The header image to this essay was taken down the street from the decrepit ruins of what symbolized a beautiful outside world in my youth. Pigeons hang out on the roof of a walk-up apartment building and in the beams supporting a nearby overpass or the ground underneath. They engage with each other and choreograph synchronized flying exercises that are a beauty to see. They can come and go between these spaces they’ve established. Sparrows on my street fly in groups from shrub to shrub or find fences to perch upon. Geese and ducks have a few locations where they sit around together and honk or quack as they please. Squirrels run from tree to tree; bunnies hop from bush to bush. We can make movement normal. We can create spaces of comfort and support outside our homes.
All of this being said, there ARE places that try to do this.
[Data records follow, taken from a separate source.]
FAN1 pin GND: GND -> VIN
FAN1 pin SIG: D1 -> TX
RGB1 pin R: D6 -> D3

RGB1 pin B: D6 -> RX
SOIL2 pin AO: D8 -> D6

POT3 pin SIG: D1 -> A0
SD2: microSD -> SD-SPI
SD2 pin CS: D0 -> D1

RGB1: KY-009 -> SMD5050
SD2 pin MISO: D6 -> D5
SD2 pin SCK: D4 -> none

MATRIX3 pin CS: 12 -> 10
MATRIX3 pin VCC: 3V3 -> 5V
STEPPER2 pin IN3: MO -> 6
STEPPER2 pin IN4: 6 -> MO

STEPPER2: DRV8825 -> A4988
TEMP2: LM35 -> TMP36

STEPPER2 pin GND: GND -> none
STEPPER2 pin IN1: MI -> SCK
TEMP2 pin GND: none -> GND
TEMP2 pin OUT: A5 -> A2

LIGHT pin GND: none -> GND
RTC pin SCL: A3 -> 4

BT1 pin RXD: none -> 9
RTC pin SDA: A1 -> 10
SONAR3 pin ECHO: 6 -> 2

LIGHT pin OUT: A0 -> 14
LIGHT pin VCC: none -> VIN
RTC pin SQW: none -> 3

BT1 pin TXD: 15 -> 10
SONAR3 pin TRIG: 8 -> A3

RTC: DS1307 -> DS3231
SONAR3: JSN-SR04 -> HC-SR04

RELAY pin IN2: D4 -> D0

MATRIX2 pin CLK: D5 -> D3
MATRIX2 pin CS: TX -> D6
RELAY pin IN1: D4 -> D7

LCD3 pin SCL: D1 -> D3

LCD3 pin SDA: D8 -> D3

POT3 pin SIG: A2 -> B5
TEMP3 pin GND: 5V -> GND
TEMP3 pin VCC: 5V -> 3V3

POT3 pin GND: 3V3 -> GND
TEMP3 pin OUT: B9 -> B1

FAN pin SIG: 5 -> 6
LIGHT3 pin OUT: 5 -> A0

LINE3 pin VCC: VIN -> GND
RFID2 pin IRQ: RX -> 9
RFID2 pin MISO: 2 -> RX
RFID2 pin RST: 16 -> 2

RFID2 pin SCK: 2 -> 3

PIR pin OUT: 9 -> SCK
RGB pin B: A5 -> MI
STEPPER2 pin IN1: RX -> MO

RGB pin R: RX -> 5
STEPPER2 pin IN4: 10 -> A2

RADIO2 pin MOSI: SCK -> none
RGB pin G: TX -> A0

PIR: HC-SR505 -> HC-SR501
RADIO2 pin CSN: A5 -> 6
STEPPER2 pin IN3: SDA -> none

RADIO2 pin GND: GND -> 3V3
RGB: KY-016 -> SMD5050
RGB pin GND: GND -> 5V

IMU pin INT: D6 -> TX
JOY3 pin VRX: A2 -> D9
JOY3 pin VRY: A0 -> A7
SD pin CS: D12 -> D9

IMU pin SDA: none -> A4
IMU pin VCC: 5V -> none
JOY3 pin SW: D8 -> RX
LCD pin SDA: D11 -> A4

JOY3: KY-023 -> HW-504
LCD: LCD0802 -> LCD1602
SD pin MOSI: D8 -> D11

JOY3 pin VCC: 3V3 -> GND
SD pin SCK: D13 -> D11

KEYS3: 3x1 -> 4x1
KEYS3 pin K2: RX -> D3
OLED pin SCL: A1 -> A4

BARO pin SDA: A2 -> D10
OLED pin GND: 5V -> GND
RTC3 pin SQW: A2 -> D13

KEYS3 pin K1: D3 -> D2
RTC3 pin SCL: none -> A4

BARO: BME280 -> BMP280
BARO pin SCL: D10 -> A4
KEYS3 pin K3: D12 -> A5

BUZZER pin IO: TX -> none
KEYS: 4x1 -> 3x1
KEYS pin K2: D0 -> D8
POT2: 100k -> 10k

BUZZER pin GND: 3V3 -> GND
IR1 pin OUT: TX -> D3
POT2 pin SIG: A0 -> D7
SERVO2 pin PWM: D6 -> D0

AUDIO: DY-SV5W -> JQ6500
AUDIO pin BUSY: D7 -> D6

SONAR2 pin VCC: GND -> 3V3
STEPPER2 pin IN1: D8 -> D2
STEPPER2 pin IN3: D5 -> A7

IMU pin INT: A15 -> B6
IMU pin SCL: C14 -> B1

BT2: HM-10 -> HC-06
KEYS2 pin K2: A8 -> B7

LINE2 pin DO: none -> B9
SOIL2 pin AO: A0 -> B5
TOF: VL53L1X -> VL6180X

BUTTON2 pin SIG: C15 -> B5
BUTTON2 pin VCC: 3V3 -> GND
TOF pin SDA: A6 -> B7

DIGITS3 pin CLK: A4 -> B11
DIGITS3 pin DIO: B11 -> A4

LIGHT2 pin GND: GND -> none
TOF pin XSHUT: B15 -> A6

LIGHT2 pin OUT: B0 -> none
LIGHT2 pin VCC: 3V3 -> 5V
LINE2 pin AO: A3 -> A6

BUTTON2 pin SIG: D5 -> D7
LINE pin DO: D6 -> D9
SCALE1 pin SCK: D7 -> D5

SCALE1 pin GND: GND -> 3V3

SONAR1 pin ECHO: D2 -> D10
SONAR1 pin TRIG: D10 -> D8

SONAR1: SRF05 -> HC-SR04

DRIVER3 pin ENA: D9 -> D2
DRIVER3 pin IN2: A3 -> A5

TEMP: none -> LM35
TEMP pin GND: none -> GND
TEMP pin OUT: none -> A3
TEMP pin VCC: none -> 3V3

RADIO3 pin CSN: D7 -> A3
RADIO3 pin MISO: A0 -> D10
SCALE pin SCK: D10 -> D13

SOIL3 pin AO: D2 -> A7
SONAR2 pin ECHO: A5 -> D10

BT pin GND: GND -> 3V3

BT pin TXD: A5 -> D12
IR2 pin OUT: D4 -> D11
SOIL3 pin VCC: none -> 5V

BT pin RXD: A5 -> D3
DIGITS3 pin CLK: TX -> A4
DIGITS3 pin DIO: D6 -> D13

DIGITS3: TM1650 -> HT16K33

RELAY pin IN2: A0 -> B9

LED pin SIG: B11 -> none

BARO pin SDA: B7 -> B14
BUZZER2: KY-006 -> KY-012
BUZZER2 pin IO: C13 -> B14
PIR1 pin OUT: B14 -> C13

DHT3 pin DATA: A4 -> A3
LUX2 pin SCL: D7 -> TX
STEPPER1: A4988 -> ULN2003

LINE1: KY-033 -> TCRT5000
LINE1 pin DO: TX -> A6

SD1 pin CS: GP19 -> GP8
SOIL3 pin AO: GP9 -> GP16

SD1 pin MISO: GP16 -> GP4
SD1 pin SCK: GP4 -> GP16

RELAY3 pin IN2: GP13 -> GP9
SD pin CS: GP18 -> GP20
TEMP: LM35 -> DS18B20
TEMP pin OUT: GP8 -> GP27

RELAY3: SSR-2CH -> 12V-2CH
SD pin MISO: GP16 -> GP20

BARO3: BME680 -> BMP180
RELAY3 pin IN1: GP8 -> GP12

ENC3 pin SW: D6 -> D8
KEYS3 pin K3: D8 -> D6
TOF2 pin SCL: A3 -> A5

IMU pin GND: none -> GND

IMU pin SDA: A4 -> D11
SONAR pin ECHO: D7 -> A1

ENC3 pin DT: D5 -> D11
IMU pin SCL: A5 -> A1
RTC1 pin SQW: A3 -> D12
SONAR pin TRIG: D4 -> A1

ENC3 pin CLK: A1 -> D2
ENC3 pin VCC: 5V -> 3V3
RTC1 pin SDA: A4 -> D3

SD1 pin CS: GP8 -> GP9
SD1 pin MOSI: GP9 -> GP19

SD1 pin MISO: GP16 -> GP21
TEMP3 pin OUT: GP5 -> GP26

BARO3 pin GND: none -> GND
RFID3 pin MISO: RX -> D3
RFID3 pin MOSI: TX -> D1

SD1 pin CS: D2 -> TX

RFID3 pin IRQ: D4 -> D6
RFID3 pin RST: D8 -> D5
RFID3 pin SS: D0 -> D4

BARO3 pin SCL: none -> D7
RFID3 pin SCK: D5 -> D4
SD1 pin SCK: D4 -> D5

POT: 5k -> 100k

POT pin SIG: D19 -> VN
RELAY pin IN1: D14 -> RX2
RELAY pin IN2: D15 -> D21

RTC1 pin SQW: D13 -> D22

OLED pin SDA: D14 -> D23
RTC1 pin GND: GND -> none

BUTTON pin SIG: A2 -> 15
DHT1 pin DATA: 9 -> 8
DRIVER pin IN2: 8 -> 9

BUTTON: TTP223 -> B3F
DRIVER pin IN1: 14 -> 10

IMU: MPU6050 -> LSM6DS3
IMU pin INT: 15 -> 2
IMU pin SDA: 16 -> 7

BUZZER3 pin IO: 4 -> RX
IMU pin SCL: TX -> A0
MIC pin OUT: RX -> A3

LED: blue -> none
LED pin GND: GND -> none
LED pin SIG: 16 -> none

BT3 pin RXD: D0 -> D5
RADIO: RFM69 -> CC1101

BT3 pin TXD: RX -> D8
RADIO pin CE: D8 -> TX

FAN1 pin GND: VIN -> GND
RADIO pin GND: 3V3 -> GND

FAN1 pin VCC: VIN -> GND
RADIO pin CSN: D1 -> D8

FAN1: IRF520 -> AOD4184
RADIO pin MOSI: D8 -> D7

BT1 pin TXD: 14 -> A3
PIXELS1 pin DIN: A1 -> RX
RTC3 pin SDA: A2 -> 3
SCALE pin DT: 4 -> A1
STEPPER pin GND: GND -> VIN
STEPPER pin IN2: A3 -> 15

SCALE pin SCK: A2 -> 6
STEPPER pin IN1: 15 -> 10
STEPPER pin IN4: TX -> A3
There are coffee shops that are designed to be collaborative and encourage creative activities no matter how long it means customers will sit there. There are organizations providing free space for community-led groups to meet and organize, both online and offline. There are libraries and community centres with programs that do help people stay engaged. We just don’t have enough of it, and spaces like that former cafe have the potential to add to this if we just shifted our values and pushed back against the capitalism that wants to keep us at work or at home.